Мужчины обладают удивительной способностью засыпать в любом месте и в любое время.
Ной отключился через пять минут после взлета.
Спустя несколько часов полета его голова соскальзывает с сиденья и приземляется на мое плечо, и я сопротивляюсь желанию спихнуть Ноя с себя. Я говорю себе, что ему нужно поспать. Таким образом, по крайней мере, один из нас будет хорошо отдохнувшим, когда мы приземлимся в Италии. Но на самом деле вес его головы на моем плече помогает успокоить мою тревогу. Человеческое прикосновение может сделать это, я полагаю. Любого человека, даже Ноя. Не помешает и то, что его волосы приятно пахнут. Это тот идеальный свежий сосновый аромат, который используют компании для эксплуатации женских яичников.
Максимально снизив яркость на телефоне, я практикуюсь в итальянском на Duolingo, гордясь собой за то, что выучила хотя бы несколько основных фраз перед поездкой.
Привет. Ciao.
Где находится ванная комната? Dov'è il bagno?
Дети пропали. I bambini sono scomparsi.
В конце концов, мне удается немного вздремнуть во время полета. Как ребенок в дальнем путешествии, заснувший за пять минут до конечного пункта назначения, я просыпаюсь от звука, когда капитан говорит нам готовиться к посадке.
Я переориентируюсь, стряхиваю сон с глаз, пытаясь прогнать надвигающуюся головную боль, когда замечаю подавляющий запах, исходящий от сиденья позади меня.
Брэндон уплетает «Слим Джим»4, длиною в фут, и когда видит мою голову, выглядывающую из-за сиденья, он наклоняет еду ко мне.
— Хотите перекусить?
Нет ничего, чего бы я хотела меньше.
— Нет, спасибо.
Он пожимает плечами.
— Как хотите.
Потом я вспоминаю об остальных детях. Я не проверяла их уже целый час! Вскакиваю со своего места, стону, когда ремень безопасности впивается мне в бедра, неуклюже расстегиваю металлическую пряжку, а затем бросаюсь пересчитывать всех. Все девять учеников сидят там, где и должны сидеть, как маленькие ангелы.
Хах.
Может, все будет не так уж плохо.
Может быть, это будут европейские каникулы, о которых я всегда мечтала.

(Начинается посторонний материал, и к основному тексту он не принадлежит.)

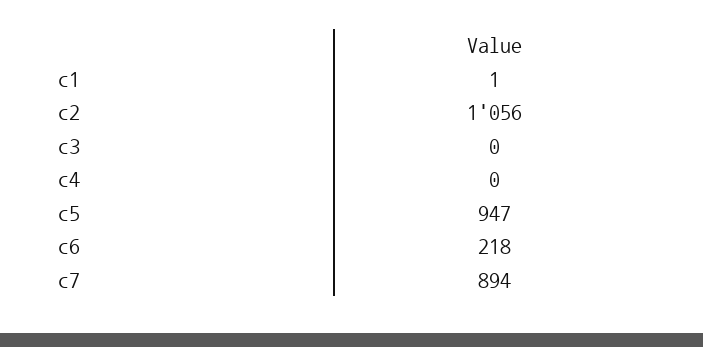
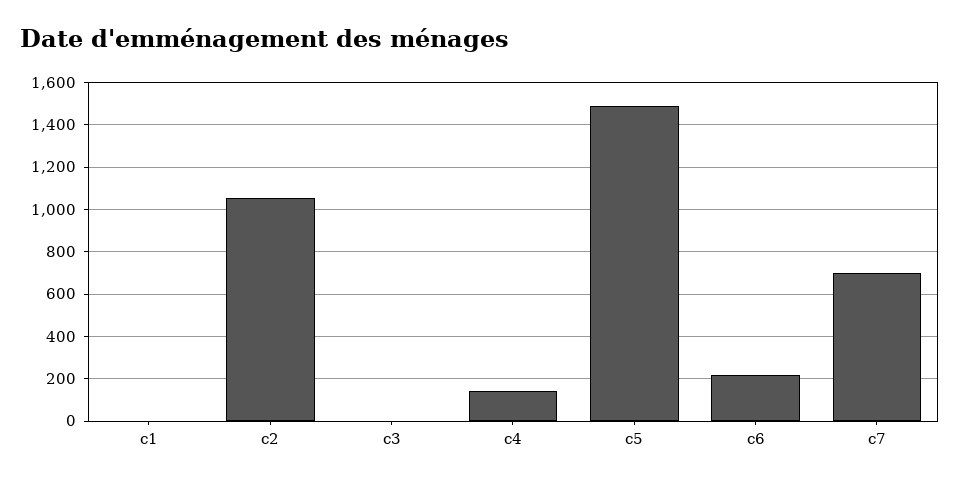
c4: 0 -> 150
c5: 947 -> 1500
c7: 894 -> 700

И вот уже визг транспорта, жара такая, что я едва могу дышать, и длинная череда ругательств, которые вынуждена сдерживать ради детей.
Добраться из аэропорта до итальянской школы, где мы разместились, должно было быть легко. Мы заранее заказали машину. Микроавтобус Спринтер должен был стоять у обочины с добродушным итальянским водителем за рулем, но нет. После многочисленных перерывов на туалет, перекусы и завязывание шнурков, мы выходим из аэропорта со всем нашим багажом на буксире, но не находим никакого фургона, который бы нас ждал.
Без паники.
Я направляю всех к скоплению скамеек и говорю, чтобы они присели, пока я звоню в автомобильную компанию, чтобы получить ответы. Человек на другом конце линии говорит только на отрывистом английском. После затянувшегося разговора, когда мы оба думаем, что собеседник вдруг станет двуязычным, если только мы будем говорить ооооочень меееееедленно, я понимаю только четыре слова: слишком занят, нет машины.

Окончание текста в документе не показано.